Have them close their eyes. Don’t speak and let them listen. If they break the silence then ask them what they hear. If they are struggling to identify noises help them with the nearby birdsong or faraway traffic noises.
Don’t take what you have for granted.
By performing this activity in nature you child will connect with nature on a new level and possibly appreciate their 5 senses much more than before. To wrap up the activity, grab the books, Look, Listen, Taste, Touch, Smell by Pamela Nettleton and A Picture Book of Helen Keller by David A. Adler. Both are excellent reads to summarize what your child learned today.
I will end this activity with a paragraph from Helen Keller’s essay, Three Days To See.
“I who am blind can give one hint to those who see – one admonition to those who would make full use of the gift of sight: Use your eyes as if tomorrow you would be stricken blind. And the same method can be applied to other senses. Hear the music of voices, the song of a bird, the mighty strains of an orchestra, as if you would be stricken deaf tomorrow. Touch each object you want to touch as if tomorrow your tactile sense would fail. Smell the perfume of flowers, taste with relish each morsel, as if tomorrow you could never smell and taste again. Make the most of every sense; glory in all the facets of pleasure and beauty which the world reveals to you through the several means of contact which Nature provides. But of all the senses, I am sure that sight must be the most delightful.” ~ Helen Keller
Nn is for Nose activities.
If you enjoyed this activity let me know in the comments. If you think others would enjoy doing this activity with their children in their homeschool please share with a friend. To find more activities from the Nn is for Nose week, follow the link.
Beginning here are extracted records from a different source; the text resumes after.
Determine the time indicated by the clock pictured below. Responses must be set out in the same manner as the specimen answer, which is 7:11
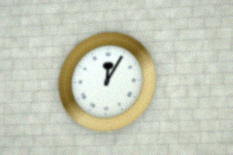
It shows 12:05
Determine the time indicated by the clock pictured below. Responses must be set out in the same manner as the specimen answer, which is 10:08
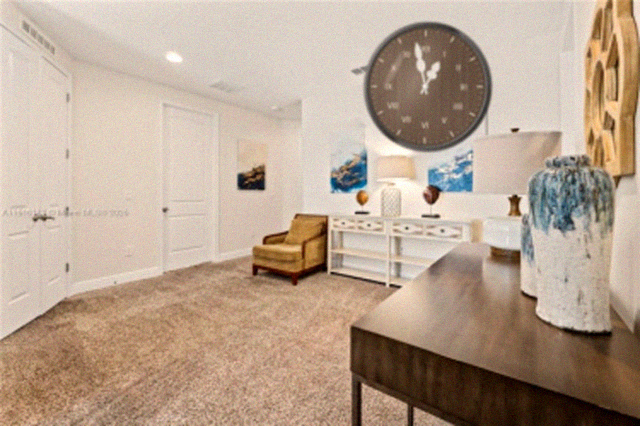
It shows 12:58
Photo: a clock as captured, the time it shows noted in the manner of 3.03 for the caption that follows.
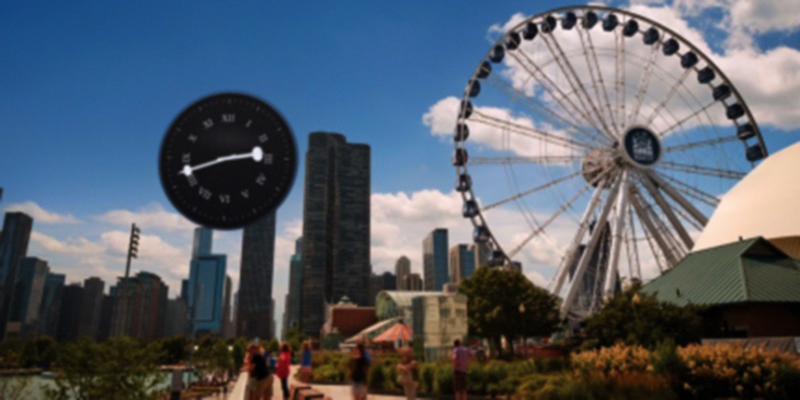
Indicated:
2.42
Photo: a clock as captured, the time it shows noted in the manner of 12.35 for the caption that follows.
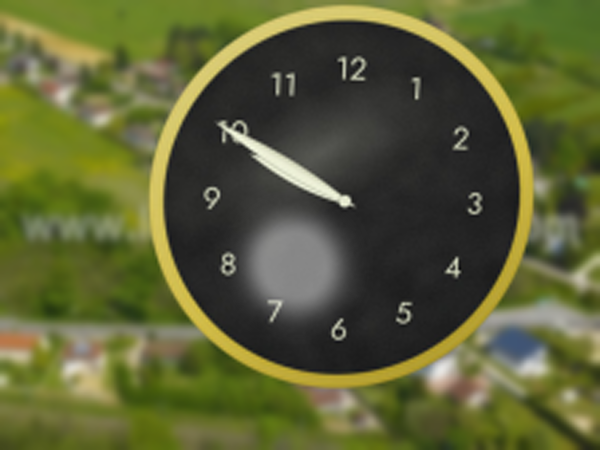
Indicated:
9.50
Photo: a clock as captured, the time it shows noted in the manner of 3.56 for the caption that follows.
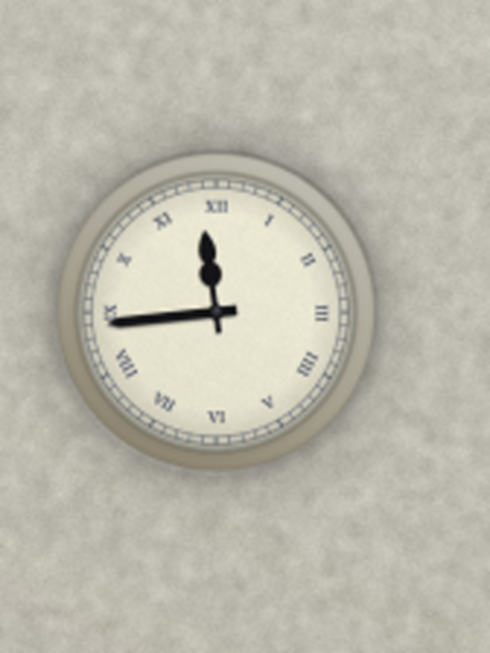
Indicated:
11.44
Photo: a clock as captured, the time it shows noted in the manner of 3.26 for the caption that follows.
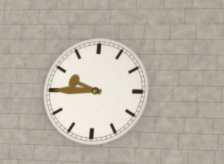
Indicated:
9.45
Nn is for Nose is only one week in a 26 week curriculum, Letter of the Week. Teach your preschooler the alphabet, science, math, art, and so much more.
A Guided 5 Senses Tour In Nature
Activity Instructions
Materials needed
- Nature
Instructions
- Plan a day to go on a walk.
- Discuss the sight sense first by discussing what your child sees around them.
- Choose a plant or two whether it be a bush, tree, flower, etc. and pick a leaf from both or a leaf and a flower.
- Compare the feel of the different leaves; some are fuzzy while others are smooth. Or how some flower’s petals are thin and fragile while others are stiff. Or the barks on trees. Or the cool dirt and warm grass. There are lots of different things to explore with our sense of touch in nature.
- Next up is the sense of smell. Flowers are easy ones but try a leaf too by breaking/tearing it. If you don’t smell anything, state that too. There’s nothing wrong with a plant not smelling like something.
- Now is the time to discuss why we don’t use our sense of taste when in nature because many plants are not edible and could hurt us.
- Lastly, continue on your walk and ask your child what senses they’ve used. Review with prompting as needed. Once you get through the four you’ve completed, ask them what the 5th sense is that they haven’t used yet.
- The sense of hearing. Pause on your walk and have them close their eyes and just listen to the world around them, what do they hear? If they’re struggling to identify noises, prompt them with one that you hear. Wind rustling through the leaves, birds, or even traffic or a dog barking.